Contact behavior and simulated band diagram of TiO2/p+-Si interfaces. (A) Schematic of the structure used for measuring contact resistivity. (B) Comparison of the J-V behavior of ITO/p+-Si and various TiO2/p+-Si structures before and after annealing at 400°C in air. TiCl4-ALD TiO2 listed here is deposited with a reactor chamber temperature of 75°C. (C) Simulated band diagram of the TiO2/p+-Si at equilibrium assuming n-type doping of 5 × 1018 cm−3 on TiO2 and 1019 cm−3 for p+-Si (appropriate for our test structure with TDMAT TiO2; see table S3). The unknown interfacial energy gap Δ is shown here for illustrative purposes as 600 meV, which falls within the range of reported measurements (31). Both mechanisms of direct- and tunneling-assisted capture by interfacial density of states (DoS) are shown.

The Australian-Californian team conclude :
  • Successful demonstration of two proof-of-concept 2-T perovskite/Si tandem devices that function without a conventional interlayer between their subcells.
  • fabrication of an nc-Si tunnel junction interconnect is relatively straightforward for HIT cells, these layers introduce a small but potentially important amount of parasitic loss in the region of ~550 to 700 nm (16), where the nc-Si is absorbing and the perovskite top cell’s absorption is simultaneously incomplete.
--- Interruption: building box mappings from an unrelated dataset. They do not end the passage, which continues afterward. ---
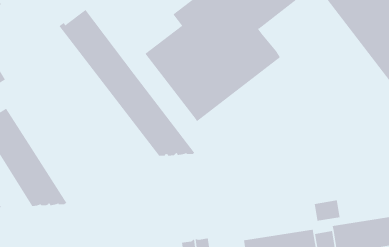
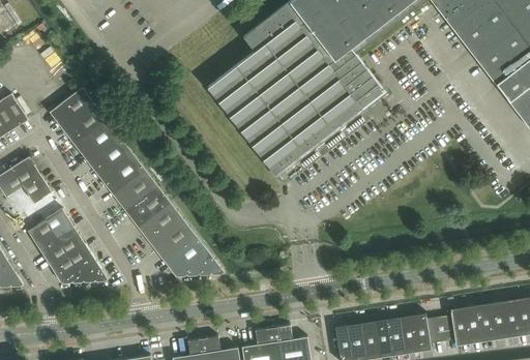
building: [58,9,195,156] -> [48,88,225,277]
building: [314,200,340,222] -> none

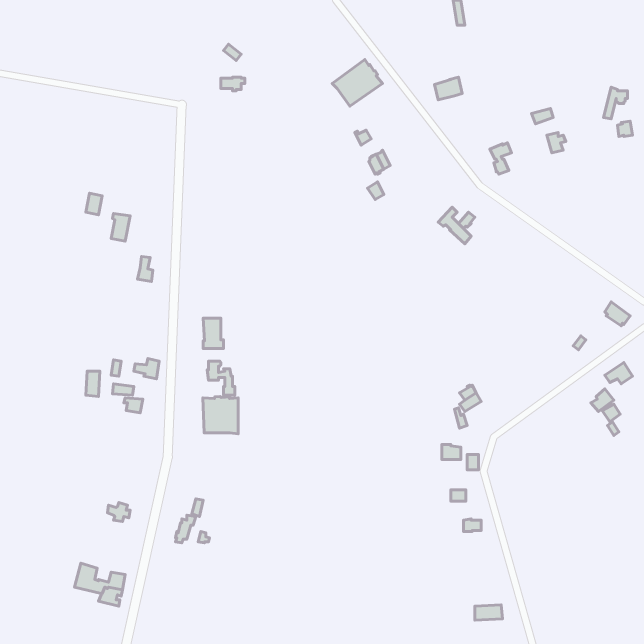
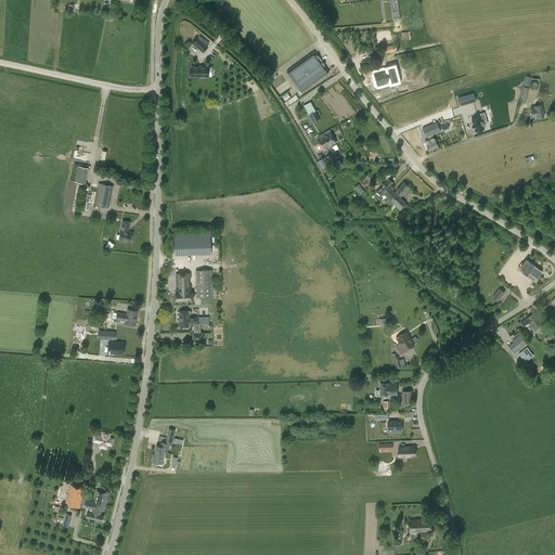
building: none -> [173,235,210,256]
building: none -> [194,270,211,298]
building: [203,397,238,434] -> none

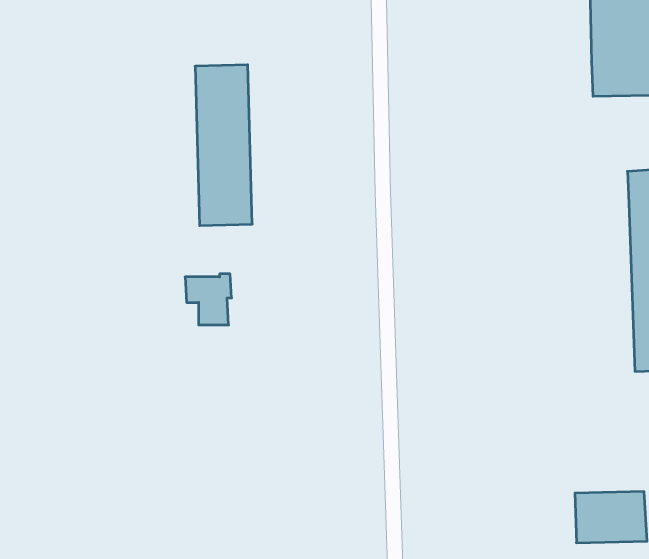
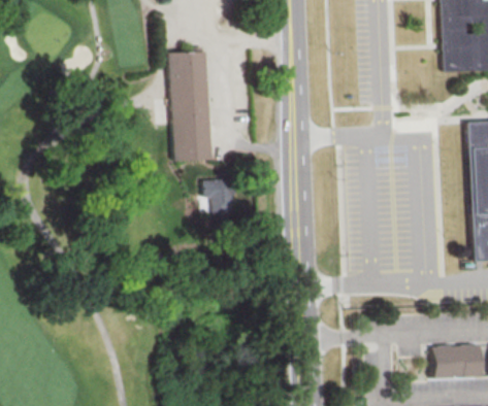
building: [185,274,232,325] -> [203,177,235,212]

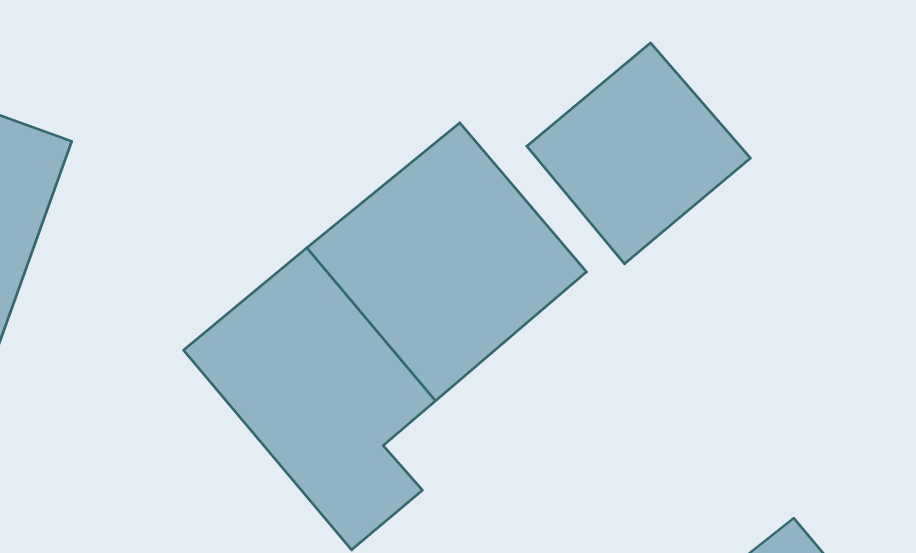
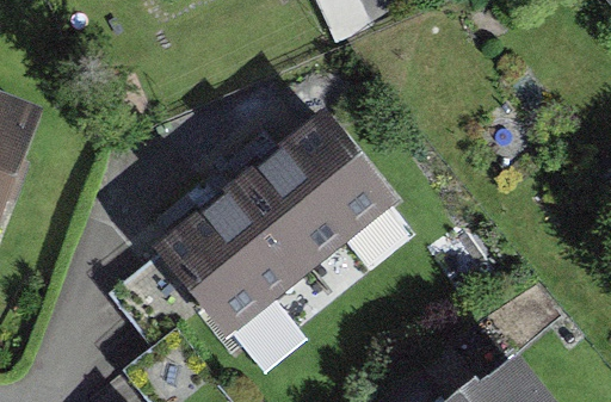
building: [527,43,750,264] -> none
  • The publication of a similar scheme using SnO2 (40) instead of TiO2 while this paper was under review demonstrates the wide applicability of the interlayer-free concept. Jointly, our work highlights the potential of emerging perovskite photovoltaics to enable low-cost, high-efficiency tandem devices through straightforward integration with commercially relevant and emerging Si solar cells.